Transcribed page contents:
___
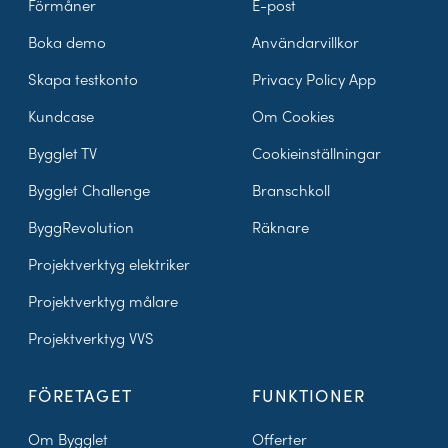
Förmåner
E-post
Boka demo
Användarvillkor
Skapa testkonto
Privacy Policy App
Kundcase
Om Cookies
Bygglet TV
Cookieinställningar
Bygglet Challenge
Branschkoll
ByggRevolution
Räknare
Projektverktyg elektriker
Projektverktyg målare
Projektverktyg VVS
FÖRETAGET
FUNKTIONER
Om Bygglet
Offerter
___
_Brief:_ Copy out the lines of the data where the word "Projektverktyg" can be found.

_Response for this exercise:_
Projektverktyg elektriker
Projektverktyg målare
Projektverktyg VVS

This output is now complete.